- From: Vassilis Christophides <christop@ics.forth.gr>
- Date: Fri, 30 Apr 2004 14:31:58 +0300 (EEST)
- To: aeb@aifb.uni-karlsruhe.de
- Cc: daml-all@daml.org, ontoweb-list@www1-c703.uibk.ac.at, ontoweb-language-sig@cs.man.ac.uk, public-rdf-dawg@w3.org, semanticweb@yahoogroups.com, seweb-list@www1-c703.uibk.ac.at, www-webont-wg@w3.org, www-rdf-interest@w3.org, www-rdf-logic@w3.org, www-rdf-rules@w3.org, pha@aifb.uni-karlsruhe.de, raphael@volz.info, jbroeks@cs.vu.nl
Hi Andreas
Thanks for the mail.

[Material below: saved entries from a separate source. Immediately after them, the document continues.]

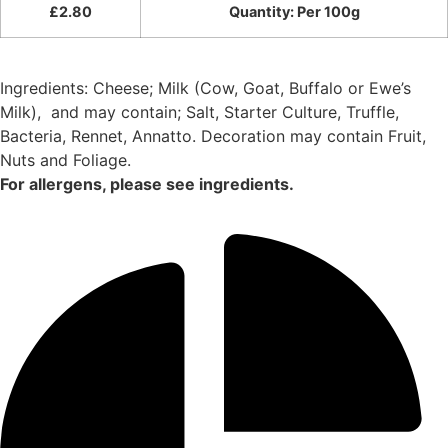
£
2.80
Quantity: Per 100g
Ingredients: Cheese; Milk (Cow, Goat, Buffalo or Ewe’s
Milk),
and may contain; Salt, Starter Culture, Truffle,
Bacteria, Rennet, Annatto. Decoration may contain Fruit,
Nuts and Foliage.
For allergens, please see ingredients.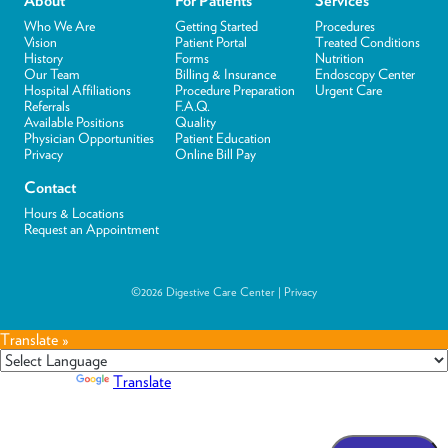
About
For Patients
Services
Who We Are
Getting Started
Procedures
Vision
Patient Portal
Treated Conditions
History
Forms
Nutrition
Our Team
Billing & Insurance
Endoscopy Center
Hospital Affiliations
Procedure Preparation
Urgent Care
Referrals
F.A.Q.
Available Positions
Quality
Physician Opportunities
Patient Education
Privacy
Online Bill Pay
Contact
Hours & Locations
Request an Appointment
©2026 Digestive Care Center |
Privacy
Translate »
Powered by
Translate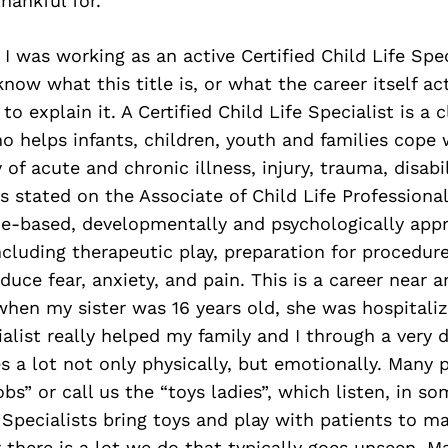
hankful for.
, I was working as an active Certified Child Life Spe
now what this title is, or what the career itself act
to explain it. A Certified Child Life Specialist is a c
o helps infants, children, youth and families cope 
of acute and chronic illness, injury, trauma, disabil
 stated on the Associate of Child Life Professiona
ce-based, developmentally and psychologically appr
ncluding therapeutic play, preparation for procedur
duce fear, anxiety, and pain. This is a career near 
hen my sister was 16 years old, she was hospitaliz
ialist really helped my family and I through a very d
es a lot not only physically, but emotionally. Many
bs” or call us the “toys ladies”, which listen, in so
e Specialists bring toys and play with patients to m
 there is a lot we do that typically goes unseen. Ma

I would like to comment three of your criteria
employed in RQL evaluation:
1) Recursion: Actually RQL supports recursion on the schema, e.g.,
select $X from Publication{$X} will return not only direct but also
transitive subclasses of Publication.
Another example is the basic query nca(Class1, Class2) returning
the nearest common ancestor of Class1 and Class2 in a class
subsumption hierarchy.
On the other hand RQL do not support recursive data queries, e.g.,
select X,Y from {X}SubTopic*{Y}
So RQL supports a restricted form of recursion according to your
terminology.
2) Value Space: XML Schema datatypes are captured directly by the RQL
semantics e.g.,
select X from {X}pages{Y} where Y = 8
and there is no need to cast strings to integers in queries
("8"^^<xsd:int>)
So RQL supports Value Space queries for all XML base types
3) Collection and Containers: RQl not only provides the ability to
query bugs and sequences, for instance, returned by nested queries
e.g. select Y from (Person intersect Human){X}, {X}name{Y}
but also to construct explicitly new container values e.g.,
seq(domain(pages), range(pages)[0]
So I don't understand the justification of the restricted RQL
support of containers in your report.